• Task list
1. In the excerpt about Harun Gul, what name was he listed under in Guantanamo?
2. Summarize the excerpt about Harun Gul in two sentences.
3. Write what comes next in the excerpt about Harun Gul's detention, starting right after its last sentence.

Sehar Bibi and Ibrahim with photos of their son, Harun Gul, in their home in Shamshatu refugee camp Pakistan.Sehar Bibi and Ibrahim with photos of their son, Harun Gul, in their home in Shamshatu refugee camp Pakistan. Photo: Aftab Khan, January 2021The author has written two major reports on the Afghans in Guantanamo: Kafka in Cuba The Afghan Experience in Guantanamo (2016) and “Kafka in Cuba, a Follow-Up Report: Afghans Still in Detention Limbo as Biden Decides What to do with Guantanamo” (2021). Unless given, all sources in this report can be found in those two special reports.

Harun Gul, a native of Nangrahar province, was detained in 2007. The US said the NDS picked him up and handed him over. The then NDS chief, Amrullah Saleh, subsequently denied handing over any Afghan to the US. Either way, Harun ended up in Guantanamo, where he was listed as Harun al-Afghani. It was only in 2016 when he finally got legal counsel and was able to make a petition for habeas corpus – when the state has to justify a person’s detention or release him or her – that his account of his capture was made known. The account included detailed allegations of torture, which are consistent with the claims of other detainees and with what has been documented in the US government’s own investigations, including by Congress:

During his captivity in a military facility in Afghanistan, Mr. Gul’s captors blindfolded, shackled, and hung him by the arms while they were still cuffed behind his back, stripped and tortured him. He was kept alone and naked in a cell without even a bucket as a toilet… During interrogations [in Guantanamo] prison authorities shackled Mr. Gul for up to twelve hours without water or food in a position that allowed him to neither fully stand nor sit, preventing any sleep. That sleep deprivation torture still plagues his nights nine years later.

(Items taken from a data source)
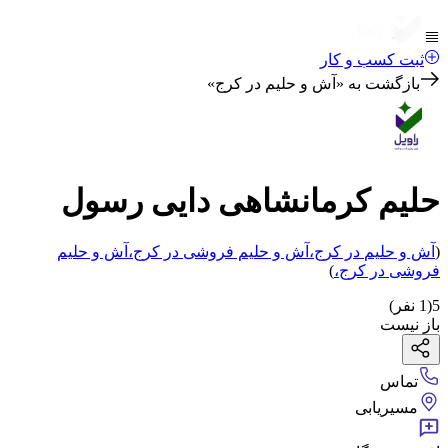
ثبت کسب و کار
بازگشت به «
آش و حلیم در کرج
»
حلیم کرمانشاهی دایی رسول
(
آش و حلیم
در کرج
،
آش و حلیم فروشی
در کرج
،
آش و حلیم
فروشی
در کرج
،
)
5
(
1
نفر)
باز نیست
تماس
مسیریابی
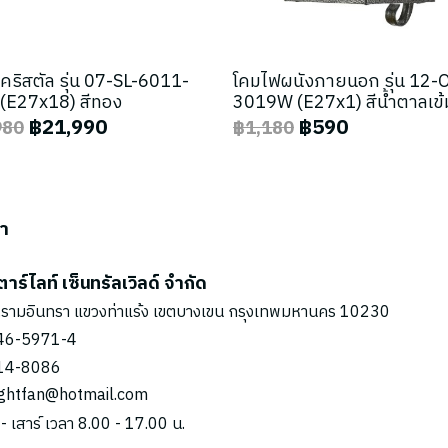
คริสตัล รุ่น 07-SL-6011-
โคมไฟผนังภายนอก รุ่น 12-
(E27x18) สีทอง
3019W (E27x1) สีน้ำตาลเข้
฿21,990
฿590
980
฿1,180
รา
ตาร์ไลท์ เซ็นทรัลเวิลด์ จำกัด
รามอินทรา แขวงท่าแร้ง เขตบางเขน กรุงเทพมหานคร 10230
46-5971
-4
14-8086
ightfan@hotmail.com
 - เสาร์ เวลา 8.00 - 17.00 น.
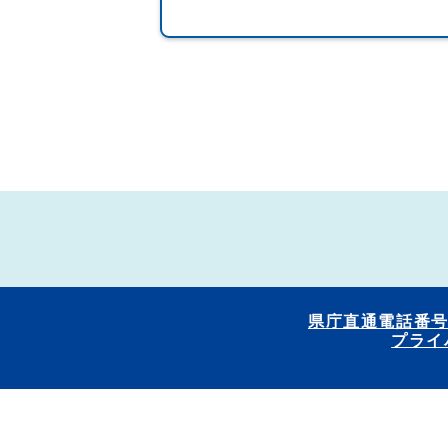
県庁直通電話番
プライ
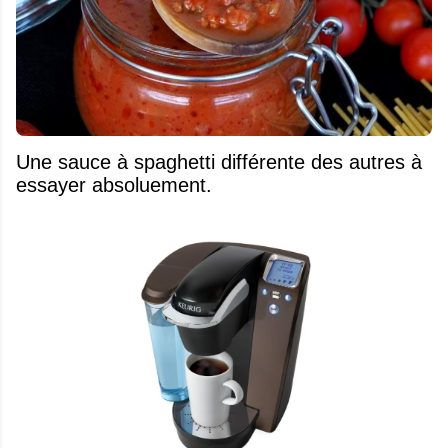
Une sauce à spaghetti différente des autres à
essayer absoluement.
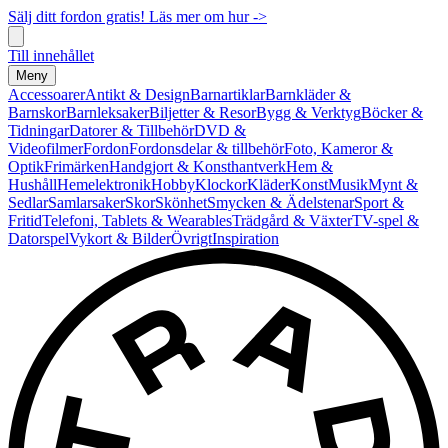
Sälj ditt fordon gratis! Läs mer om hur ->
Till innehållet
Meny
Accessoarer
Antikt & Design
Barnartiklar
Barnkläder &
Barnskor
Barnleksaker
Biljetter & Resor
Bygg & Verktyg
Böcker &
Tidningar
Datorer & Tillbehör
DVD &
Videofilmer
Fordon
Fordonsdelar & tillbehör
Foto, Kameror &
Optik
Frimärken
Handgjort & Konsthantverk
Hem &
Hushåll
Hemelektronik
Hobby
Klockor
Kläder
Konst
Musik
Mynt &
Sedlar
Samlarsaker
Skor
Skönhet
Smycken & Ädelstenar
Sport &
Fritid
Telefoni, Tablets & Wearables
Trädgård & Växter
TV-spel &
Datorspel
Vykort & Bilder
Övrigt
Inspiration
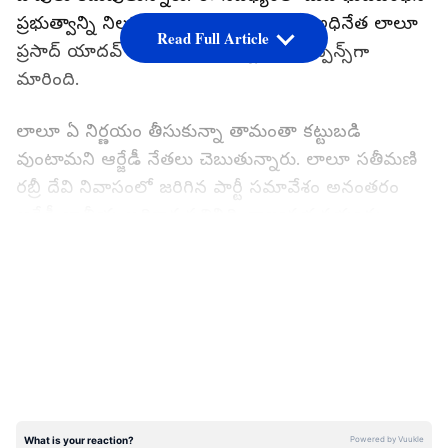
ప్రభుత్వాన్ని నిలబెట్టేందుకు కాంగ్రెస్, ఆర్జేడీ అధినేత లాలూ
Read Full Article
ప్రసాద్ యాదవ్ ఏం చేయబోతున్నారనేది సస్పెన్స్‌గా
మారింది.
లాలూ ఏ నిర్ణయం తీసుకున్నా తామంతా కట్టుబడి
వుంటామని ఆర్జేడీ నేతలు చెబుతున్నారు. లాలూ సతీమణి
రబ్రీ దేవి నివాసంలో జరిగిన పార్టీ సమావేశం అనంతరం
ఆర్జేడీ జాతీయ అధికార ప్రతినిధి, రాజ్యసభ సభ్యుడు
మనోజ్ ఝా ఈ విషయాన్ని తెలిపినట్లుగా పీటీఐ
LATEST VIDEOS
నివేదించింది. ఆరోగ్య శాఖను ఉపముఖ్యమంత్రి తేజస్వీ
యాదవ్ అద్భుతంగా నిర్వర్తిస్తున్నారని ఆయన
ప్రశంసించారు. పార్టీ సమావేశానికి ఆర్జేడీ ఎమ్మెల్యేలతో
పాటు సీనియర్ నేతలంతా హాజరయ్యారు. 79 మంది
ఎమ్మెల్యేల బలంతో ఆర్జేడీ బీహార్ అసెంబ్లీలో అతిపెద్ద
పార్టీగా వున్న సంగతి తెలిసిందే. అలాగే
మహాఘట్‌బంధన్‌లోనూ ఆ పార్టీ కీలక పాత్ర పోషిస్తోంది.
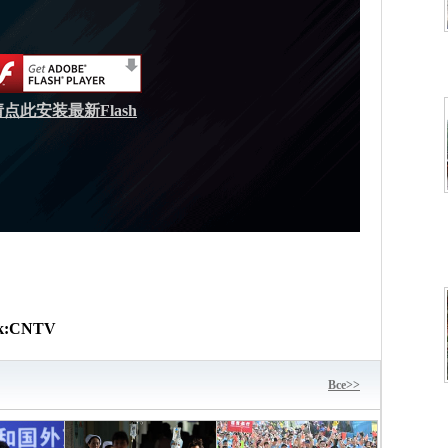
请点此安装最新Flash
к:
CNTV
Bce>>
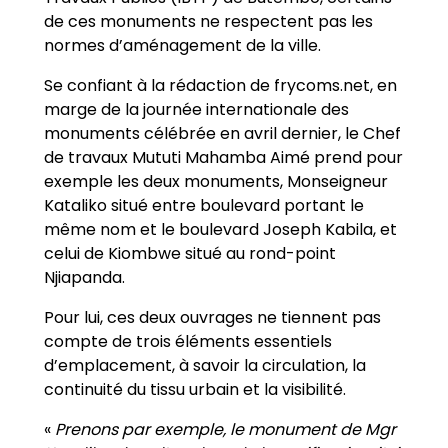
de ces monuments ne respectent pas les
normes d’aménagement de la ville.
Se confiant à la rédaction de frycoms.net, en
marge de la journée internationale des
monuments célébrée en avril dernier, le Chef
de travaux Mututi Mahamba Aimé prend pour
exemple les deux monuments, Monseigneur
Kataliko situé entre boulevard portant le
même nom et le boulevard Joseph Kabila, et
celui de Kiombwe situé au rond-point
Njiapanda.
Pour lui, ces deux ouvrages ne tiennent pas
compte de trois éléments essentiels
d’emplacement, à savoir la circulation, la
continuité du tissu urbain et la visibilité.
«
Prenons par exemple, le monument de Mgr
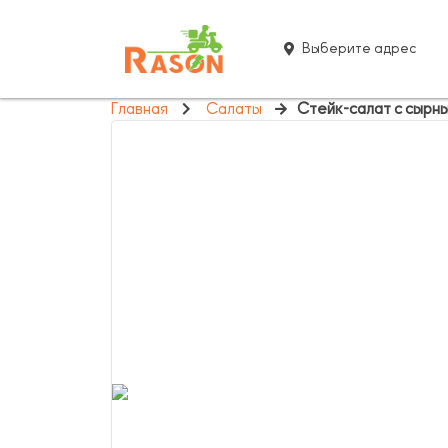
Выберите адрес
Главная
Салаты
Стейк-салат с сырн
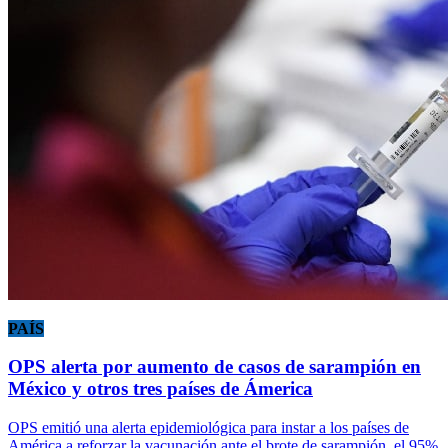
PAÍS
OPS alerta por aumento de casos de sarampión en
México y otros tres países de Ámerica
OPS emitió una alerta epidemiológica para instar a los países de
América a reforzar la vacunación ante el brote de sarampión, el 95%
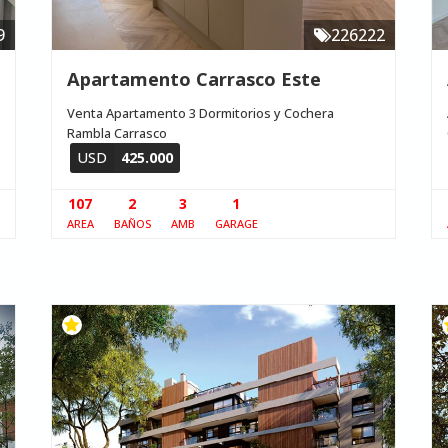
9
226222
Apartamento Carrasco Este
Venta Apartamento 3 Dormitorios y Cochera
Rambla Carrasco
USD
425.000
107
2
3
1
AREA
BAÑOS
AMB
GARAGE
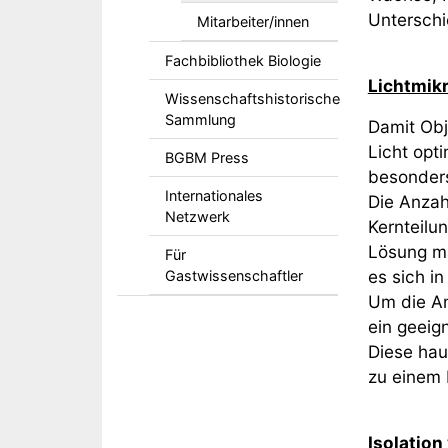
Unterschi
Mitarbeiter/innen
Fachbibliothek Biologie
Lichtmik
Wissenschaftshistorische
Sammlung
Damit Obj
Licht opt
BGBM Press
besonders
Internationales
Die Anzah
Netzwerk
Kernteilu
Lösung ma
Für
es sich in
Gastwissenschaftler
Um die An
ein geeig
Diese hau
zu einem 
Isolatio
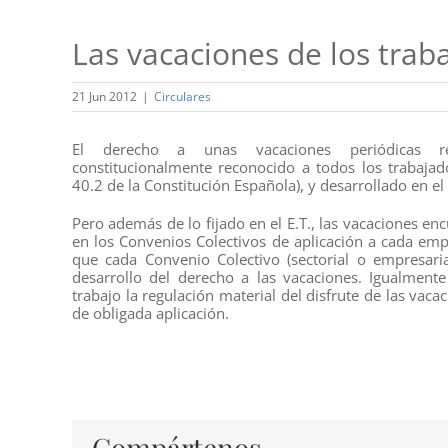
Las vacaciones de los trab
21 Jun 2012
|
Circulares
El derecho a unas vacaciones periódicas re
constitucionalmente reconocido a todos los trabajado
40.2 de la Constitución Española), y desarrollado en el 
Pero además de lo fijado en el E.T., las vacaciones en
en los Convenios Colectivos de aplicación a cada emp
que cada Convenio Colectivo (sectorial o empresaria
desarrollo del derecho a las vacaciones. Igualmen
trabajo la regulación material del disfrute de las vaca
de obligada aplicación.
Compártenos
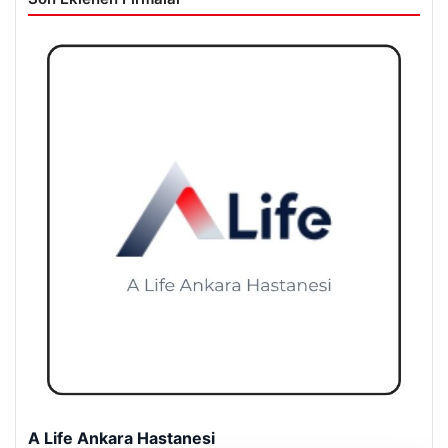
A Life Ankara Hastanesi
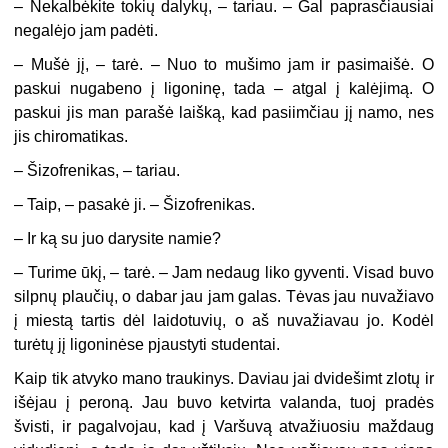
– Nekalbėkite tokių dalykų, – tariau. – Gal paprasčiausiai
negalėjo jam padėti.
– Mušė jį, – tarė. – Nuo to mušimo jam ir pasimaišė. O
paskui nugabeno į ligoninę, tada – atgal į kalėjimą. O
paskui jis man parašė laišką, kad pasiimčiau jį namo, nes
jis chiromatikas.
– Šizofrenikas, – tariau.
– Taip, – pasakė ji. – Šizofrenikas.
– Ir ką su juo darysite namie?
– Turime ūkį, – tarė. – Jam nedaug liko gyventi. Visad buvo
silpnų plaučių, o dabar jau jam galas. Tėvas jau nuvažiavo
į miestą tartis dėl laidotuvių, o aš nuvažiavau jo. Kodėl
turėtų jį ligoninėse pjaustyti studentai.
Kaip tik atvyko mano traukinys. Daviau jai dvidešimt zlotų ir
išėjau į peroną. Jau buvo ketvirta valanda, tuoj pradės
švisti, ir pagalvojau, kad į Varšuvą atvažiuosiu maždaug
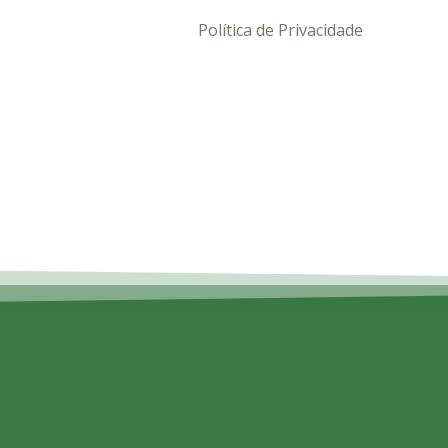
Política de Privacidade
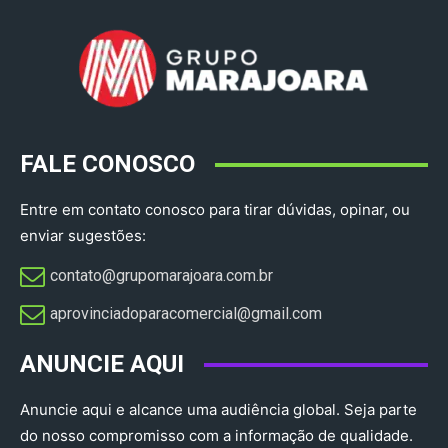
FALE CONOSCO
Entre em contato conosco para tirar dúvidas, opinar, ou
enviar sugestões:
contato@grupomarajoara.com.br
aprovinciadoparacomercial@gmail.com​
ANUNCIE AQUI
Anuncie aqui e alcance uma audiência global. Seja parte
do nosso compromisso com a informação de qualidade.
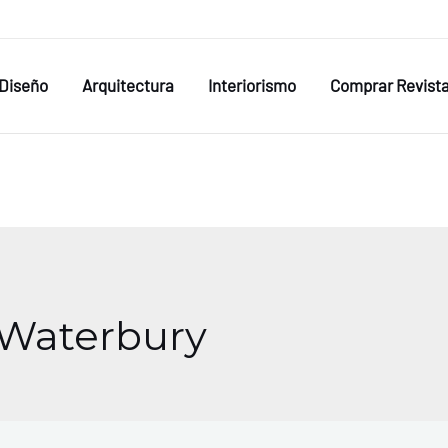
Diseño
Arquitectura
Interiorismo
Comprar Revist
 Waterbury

• Responses by item number
1. Harun al-Afghani.

2. Harun Gul, a native of Nangrahar province, was detained in 2007 and ended up in Guantanamo, although the former NDS chief denied handing any Afghan over to the US. Only in 2016, when he got legal counsel and petitioned for habeas corpus, did his account become known, including detailed allegations of torture in Afghanistan and of shackling and sleep deprivation during interrogations in Guantanamo.

3.
The US alleged that Harun was a senior Hezb-e Islami commander who coordinated numerous – albeit unspecified – attacks against coalition forces and that he liaised with al-Qaeda and indeed was an al-Qaida courier. Harun admitted to being a Hezb-e Islamic commander but always denied any al-Qaeda association. The US has never provided any evidence for that association or indeed publically given any detail about its various assertions. Court documents have rather suggested that the basis of its belief that Harun was a courier for al-Qaeda were unverified intelligence reports and hearsay, including detainee testimony, which, given the probable torture of himself and others, is inherently unsafe.

A major study by the author in 2014 into the cases of the eight Afghans then still at Guantanamo concluded that Harun appeared to have been, at most, a mid-ranking Hezbi commander. Even beyond the fundamental question of the legality and usefulness of the US policy of detaining anyone outside domestic or international legal frameworks, the rationale for sending Harun, such a junior player, to Guantanamo was always perplexing. Whether the aim was to disrupt operations or gather intelligence, it made no sense. It seemed most likely Harun was unlucky to get sent to Guantanamo, and once there, had got ‘stuck’. As will be seen in the next section of this report, because the US has never given detainees any meaningful way to refute its claims against them, the US courts have never properly questioned the executive in habeas petitions, and the perceived risk of releasing anyone who ended up in Guantanamo was inflated to fantastical proportions, there has been little to stop men like Harun being detained for years.

After 2016, the motivation for keeping Harun in detention became yet flimsier. In September of that year, the former Afghan government signed a peace deal with Harun’s faction, Hezb-e Islami (AAN reporting here). It meant it was no longer at war with US forces. Yet America still kept Harun in detention. Then, in February 2020 came the decision by President Trump to withdraw US forces from Afghanistan, a withdrawal completed subsequently by President Biden. The US war in Afghanistan is over. Despite that, the Periodic Review Board could still have argued that Harun remained a threat to the US. It has made similarly incomprehensible assertions in the past, but in this case, chose not to.

Photo of Harun Gul from his lawyer with his family’s permission

 

Efforts to leave Guantanamo

Detainees in Guantanamo have never had any meaningful way of challenging their detentions. Harun, like other detainees, has tried to find justice through the US courts by petitioning for habeas corpus. He only made a petition very late on, in 2016, when he finally got legal counsel, despite what his lawyers have said were “multiple attempts to seek legal representation.” That this petition has still to be adjudicated five years on will be no surprise to anyone following Guantanamo habeas petitions, which can easily take more than a decade to get a ruling on.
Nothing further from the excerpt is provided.